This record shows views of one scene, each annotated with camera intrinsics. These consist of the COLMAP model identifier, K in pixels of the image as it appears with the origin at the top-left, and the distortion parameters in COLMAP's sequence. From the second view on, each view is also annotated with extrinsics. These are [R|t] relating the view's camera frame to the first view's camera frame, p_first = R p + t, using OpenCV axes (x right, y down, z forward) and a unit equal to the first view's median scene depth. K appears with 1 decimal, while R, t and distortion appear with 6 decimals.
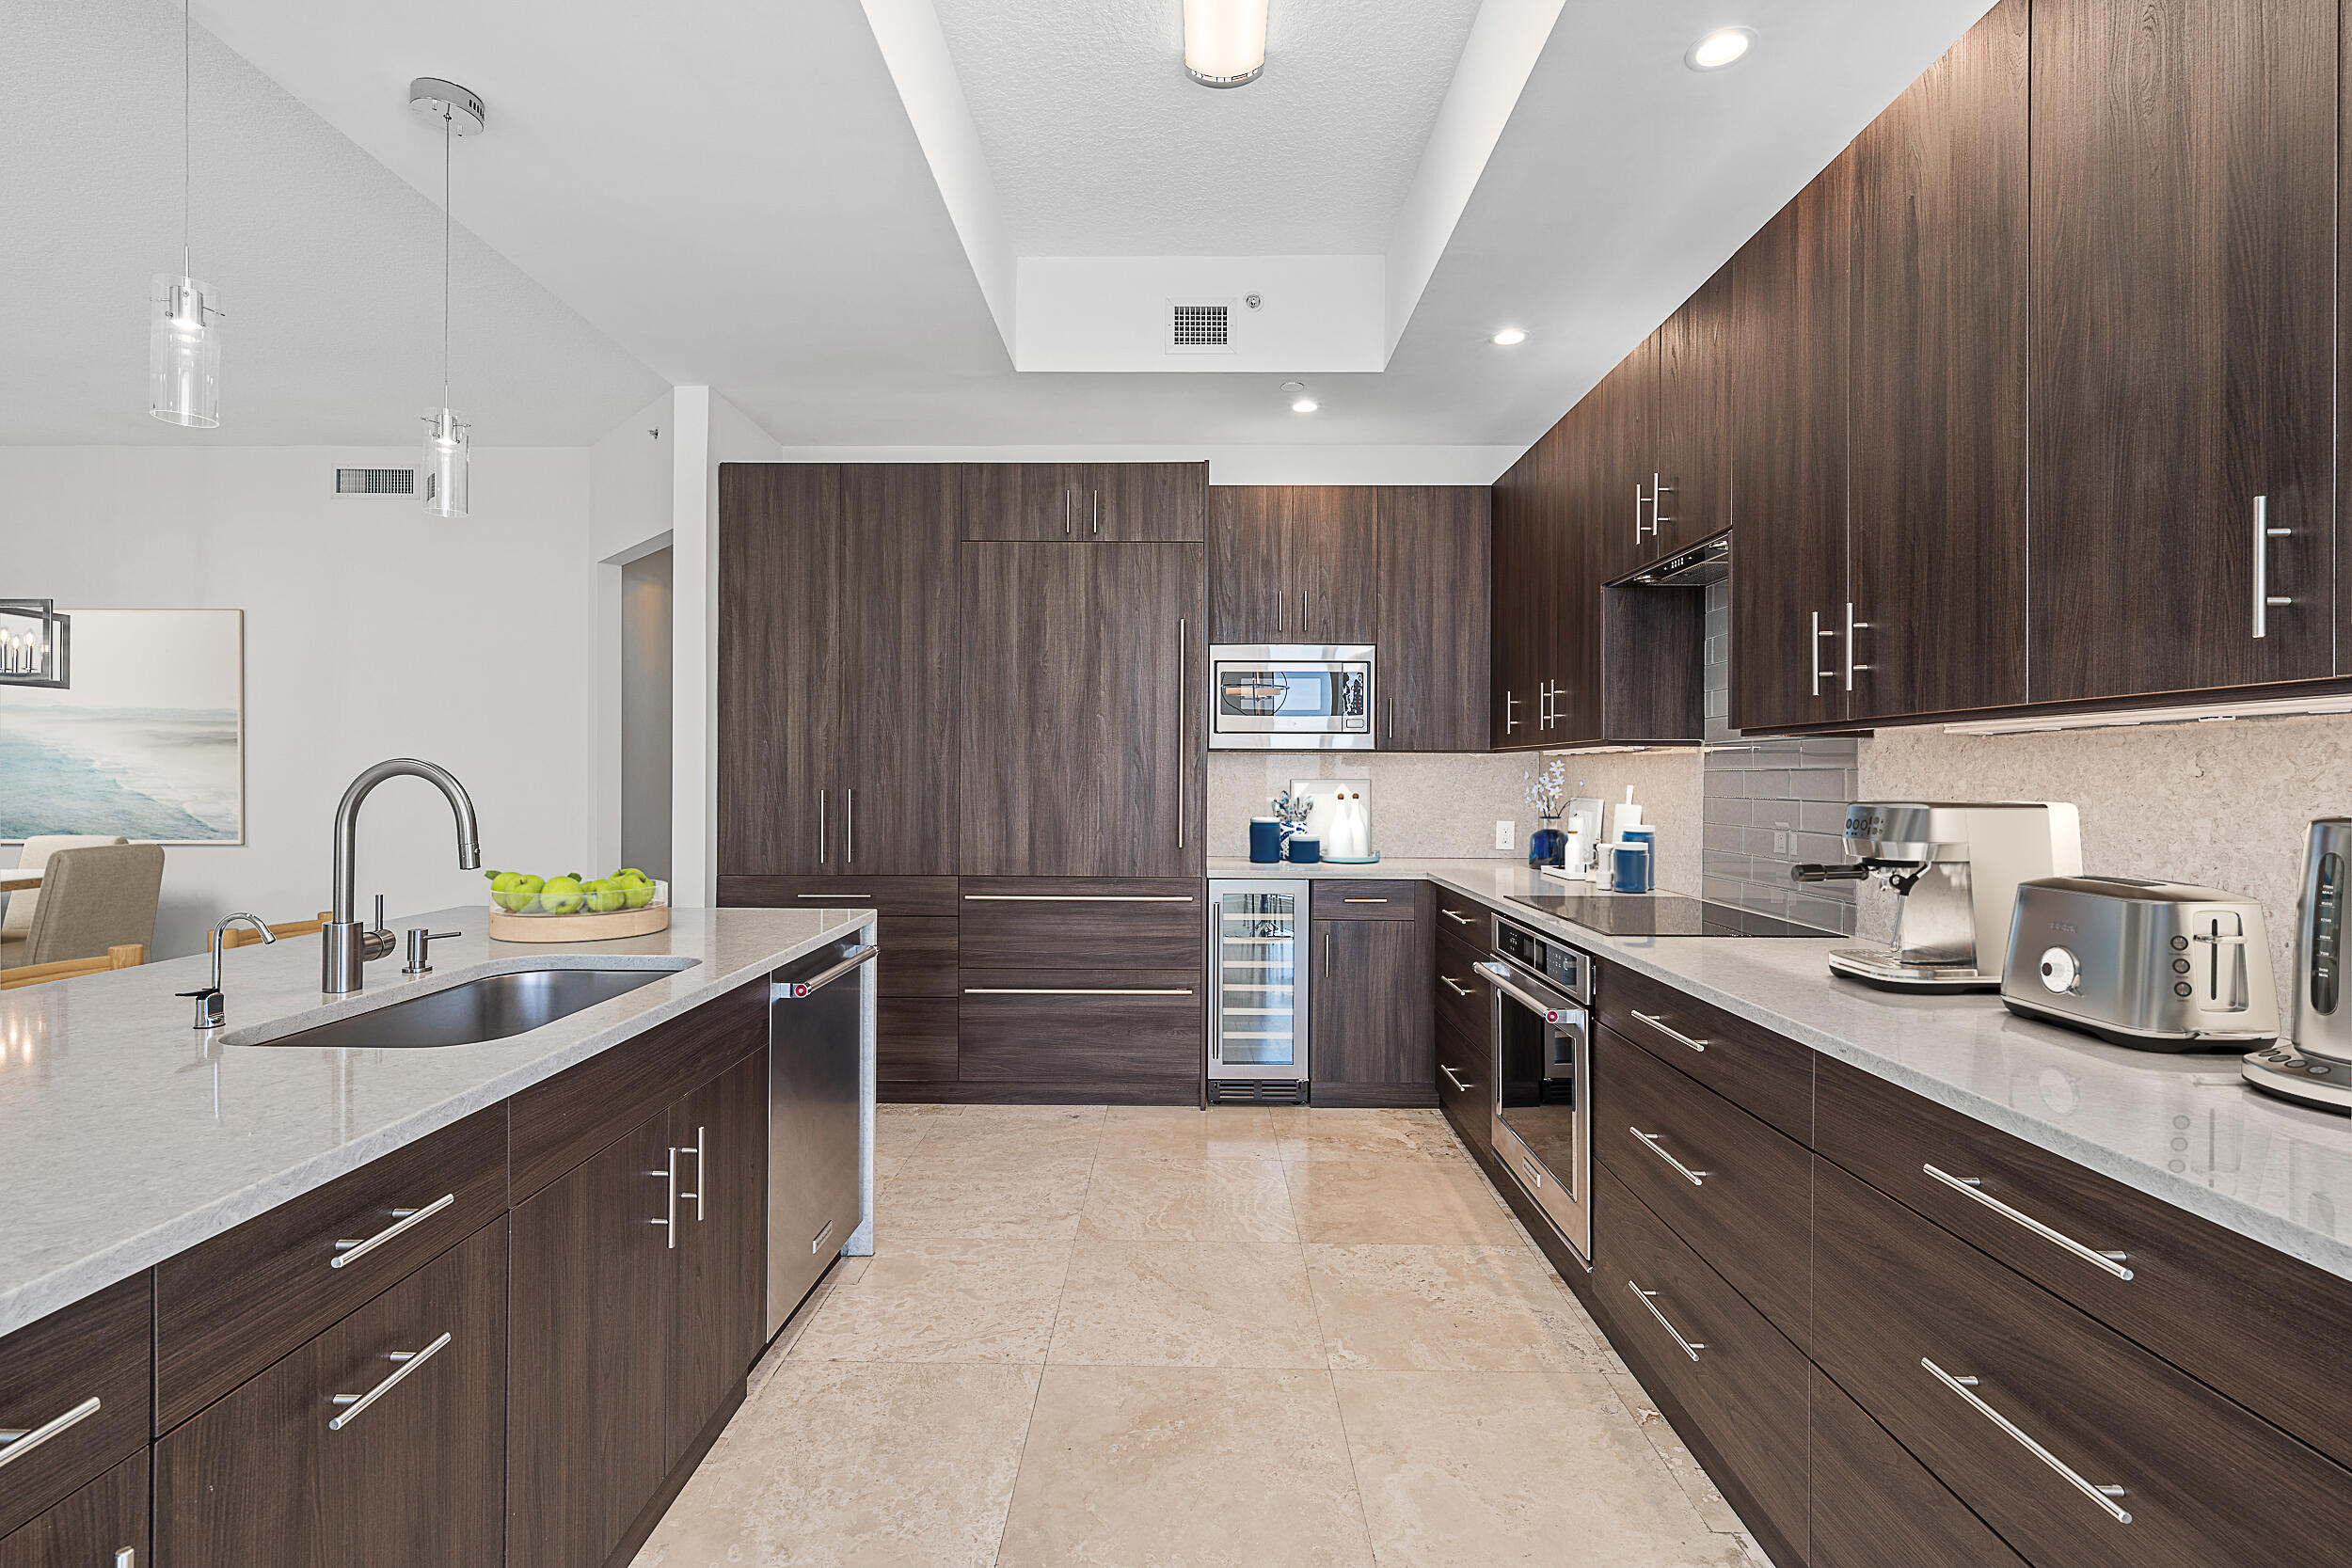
lens RADIAL K [[1077.5, 0, 1176.0], [0, 1077.5, 784.0], [0, 0, 1]] dist [0.000586, -0.000511]
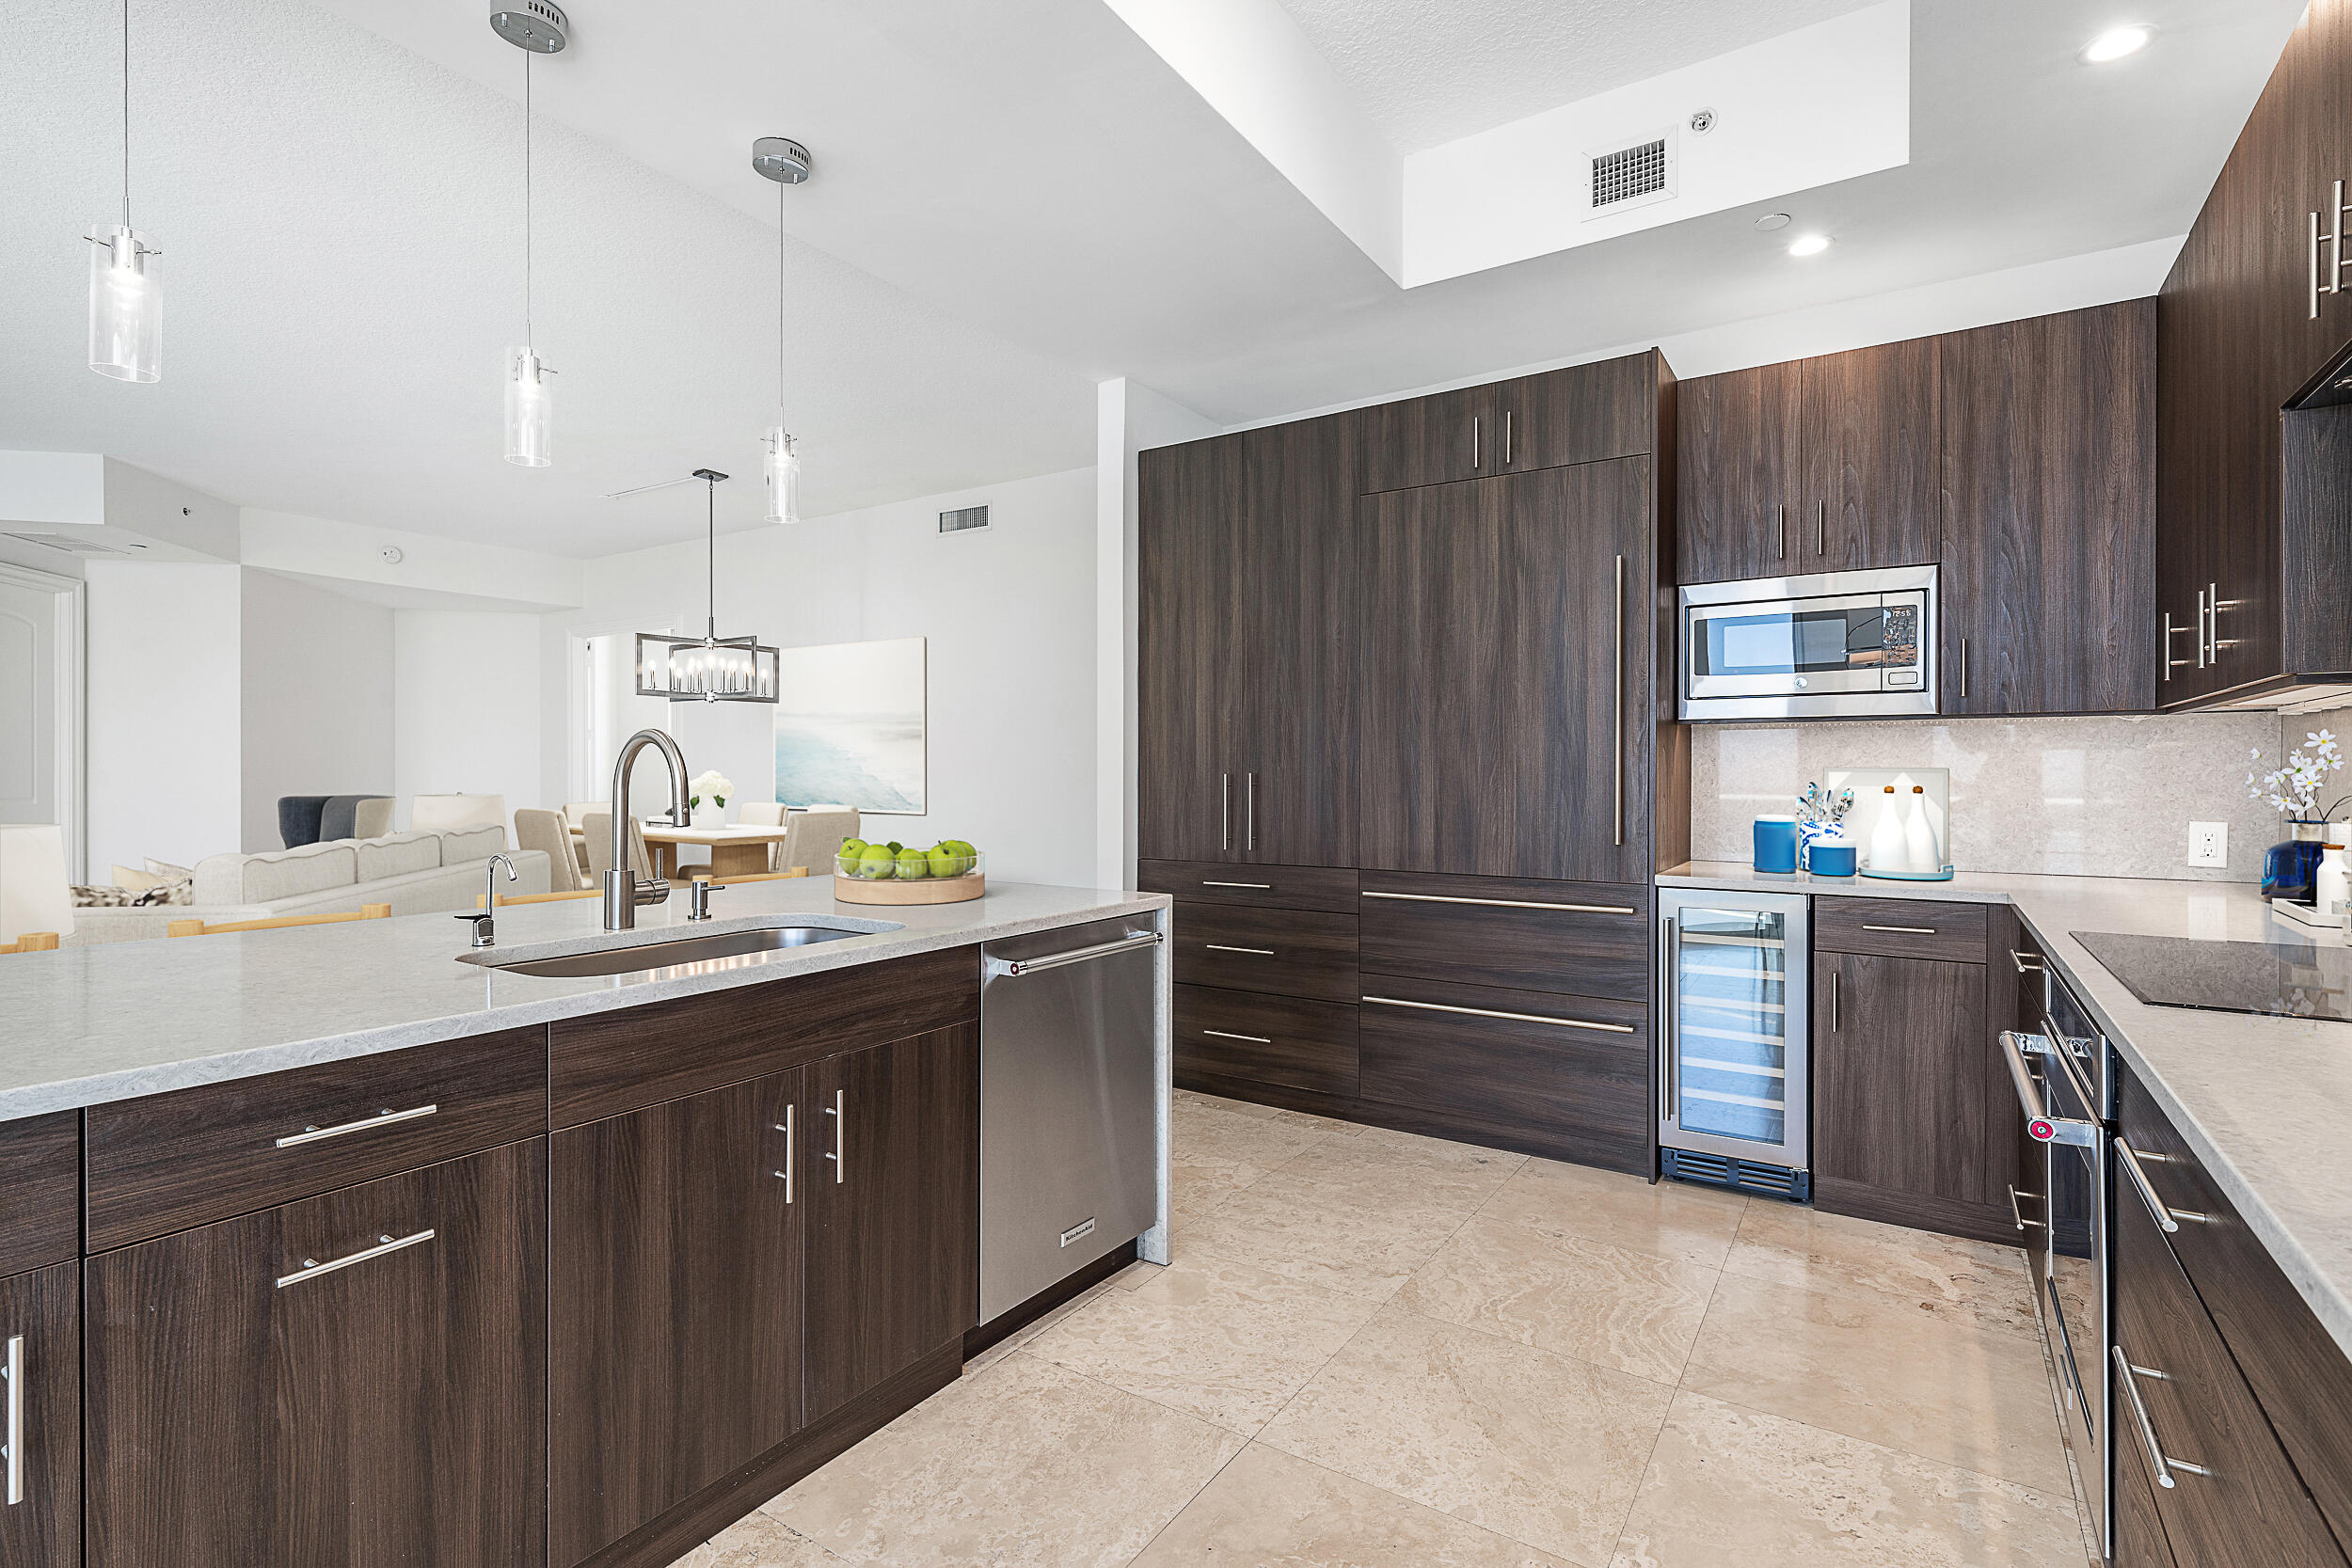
lens RADIAL K [[1122.2, 0, 1176.0], [0, 1122.2, 784.0], [0, 0, 1]] dist [0.002990, -0.001171]
pose [[0.839980, 0.000789, -0.542617, 0.177970], [-0.001553, 0.999998, -0.000950, 0.015477], [0.542615, 0.001641, 0.839980, 0.133253]]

== PROMPT ==
Retype the whole listing above word for word, including every lens and pose line. Leave the pictures out.

== ANSWER TO THE EXERCISE ==
This record shows views of one scene, each annotated with camera intrinsics. These consist of the COLMAP model identifier, K in pixels of the image as it appears with the origin at the top-left, and the distortion parameters in COLMAP's sequence. From the second view on, each view is also annotated with extrinsics. These are [R|t] relating the view's camera frame to the first view's camera frame, p_first = R p + t, using OpenCV axes (x right, y down, z forward) and a unit equal to the first view's median scene depth. K appears with 1 decimal, while R, t and distortion appear with 6 decimals.
lens RADIAL K [[1077.5, 0, 1176.0], [0, 1077.5, 784.0], [0, 0, 1]] dist [0.000586, -0.000511]
lens RADIAL K [[1122.2, 0, 1176.0], [0, 1122.2, 784.0], [0, 0, 1]] dist [0.002990, -0.001171]
pose [[0.839980, 0.000789, -0.542617, 0.177970], [-0.001553, 0.999998, -0.000950, 0.015477], [0.542615, 0.001641, 0.839980, 0.133253]]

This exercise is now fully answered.